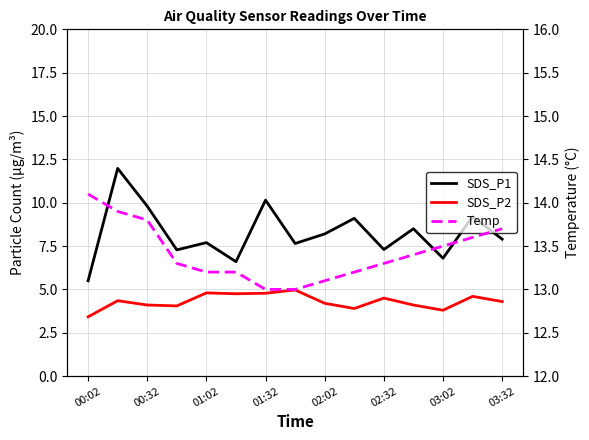

Reading left to right, transcribe all the data shown in this chart.

SDS_P1: 5.5	12.0	9.8	7.3	7.7	6.6	10.2	7.7	8.2	9.1	7.3	8.5	6.8	9.2	7.9
SDS_P2: 3.4	4.3	4.1	4.0	4.8	4.8	4.8	5.0	4.2	3.9	4.5	4.1	3.8	4.6	4.3
Temp: 14.1	13.9	13.8	13.3	13.2	13.2	13.0	13.0	13.1	13.2	13.3	13.4	13.5	13.6	13.7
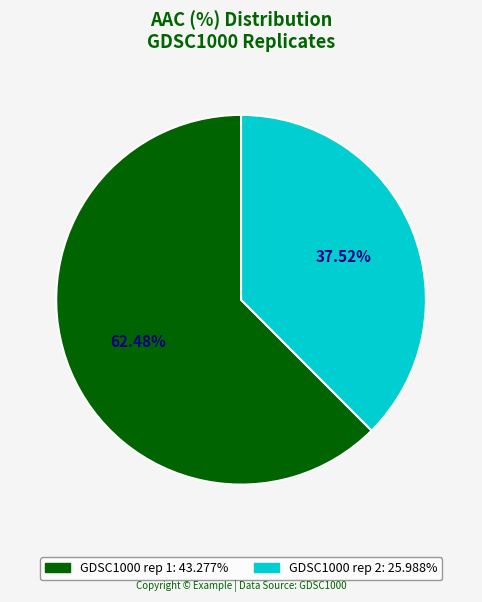

To the nearest percent, what portion does GDSC1000 rep 1 represent?

62%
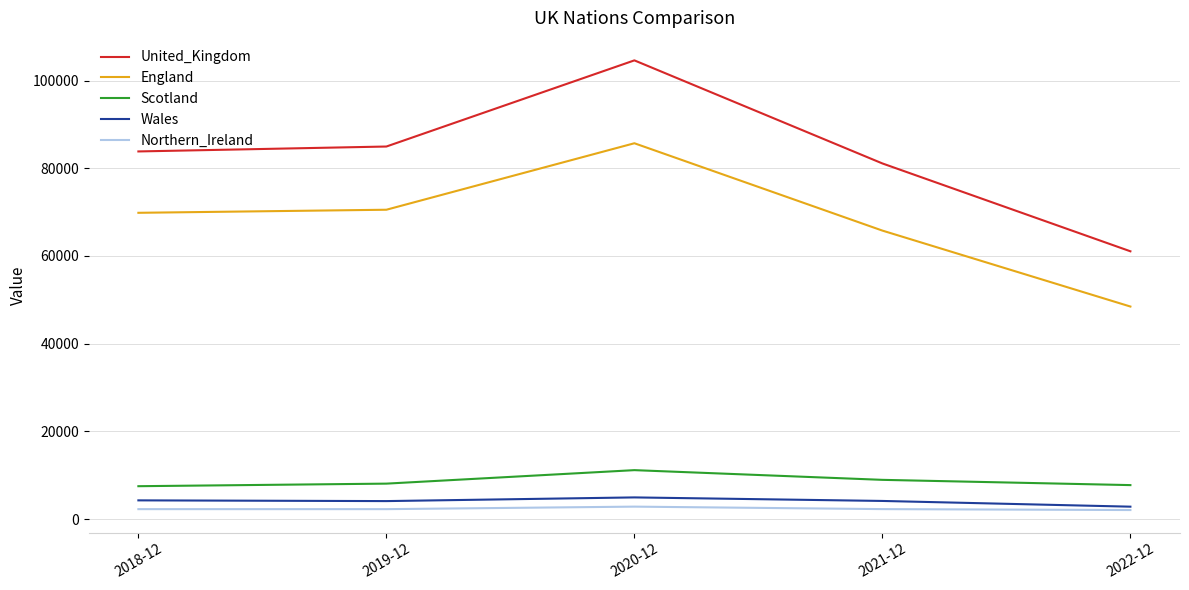

What is the total value across all series at 2020-12?

209215.3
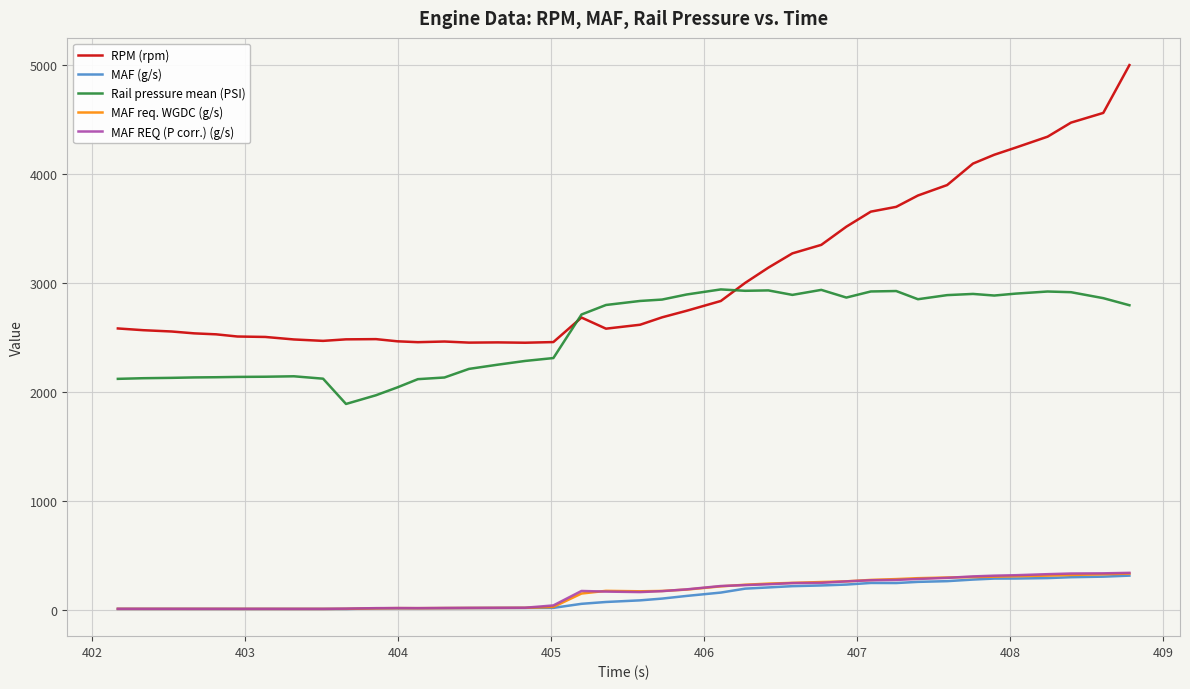

What is the highest value of the MAF (g/s) series?

315.6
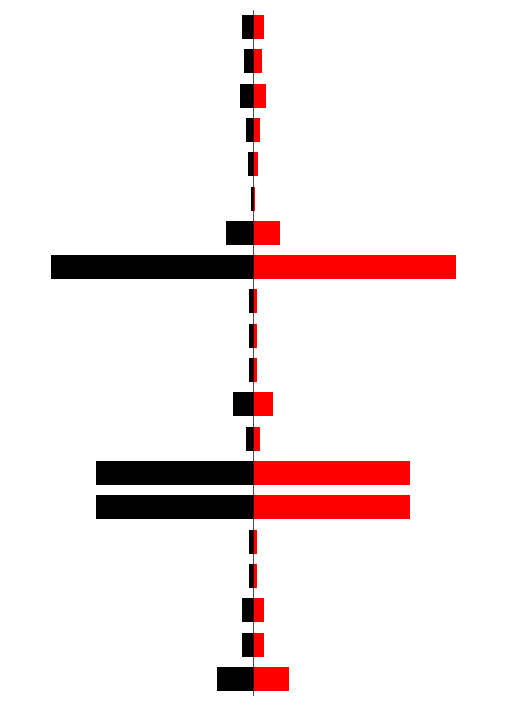

What is the difference between the highest and lowest values at 3?

0.4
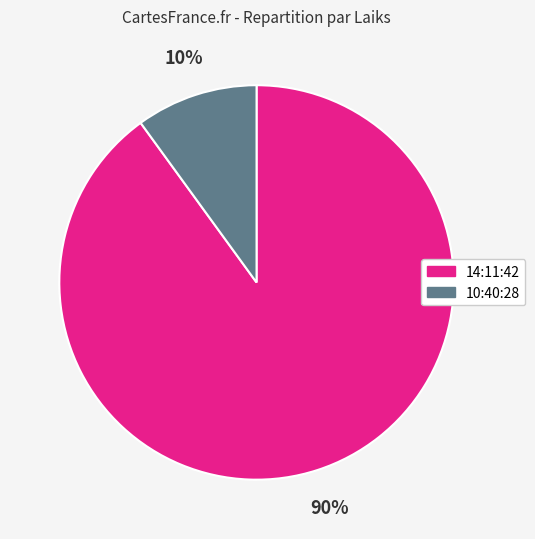

What is the ratio of the value at 10:40:28 to the value at 14:11:42?

0.1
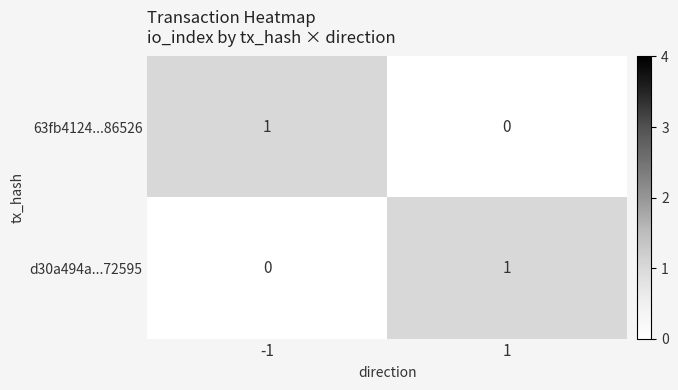

Reading left to right, extract all data points from this chart.

63fb4124...86526: 1	0
d30a494a...72595: 0	1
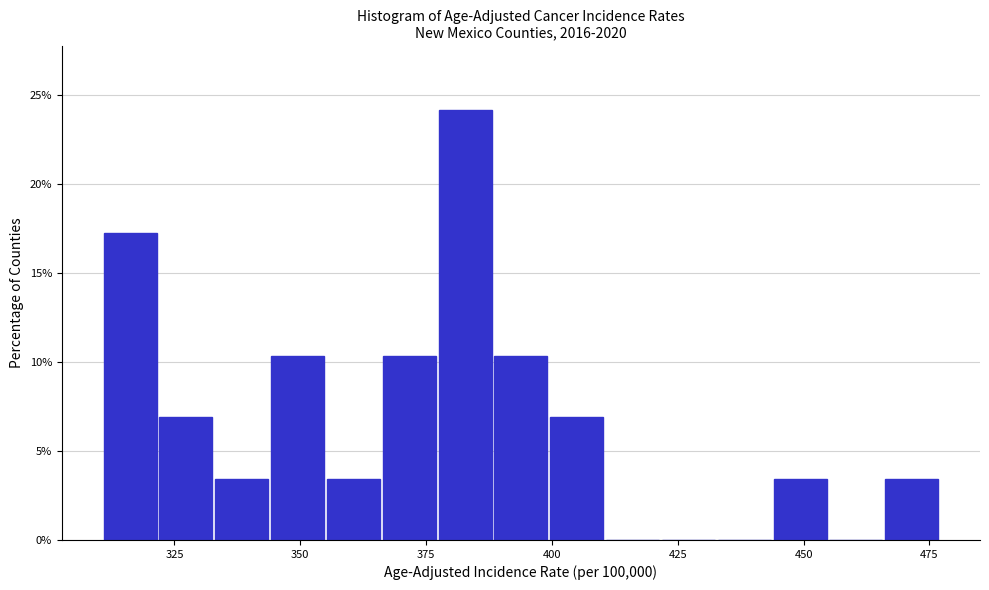

Read against the x-axis, roughly where is the centre of the tallest bar?

385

##############################

| Instructions to follow |
Reproduce all of the records above word for word, leaving out the pictures.

| Solution for this problem |
Reading left to right, transcribe all the data shown in this chart.

SDS_P1: 5.5	12.0	9.8	7.3	7.7	6.6	10.2	7.7	8.2	9.1	7.3	8.5	6.8	9.2	7.9
SDS_P2: 3.4	4.3	4.1	4.0	4.8	4.8	4.8	5.0	4.2	3.9	4.5	4.1	3.8	4.6	4.3
Temp: 14.1	13.9	13.8	13.3	13.2	13.2	13.0	13.0	13.1	13.2	13.3	13.4	13.5	13.6	13.7

To the nearest percent, what portion does GDSC1000 rep 1 represent?

62%

What is the total value across all series at 2020-12?

209215.3

What is the highest value of the MAF (g/s) series?

315.6

What is the difference between the highest and lowest values at 3?

0.4

What is the ratio of the value at 10:40:28 to the value at 14:11:42?

0.1

Reading left to right, extract all data points from this chart.

63fb4124...86526: 1	0
d30a494a...72595: 0	1

Read against the x-axis, roughly where is the centre of the tallest bar?

385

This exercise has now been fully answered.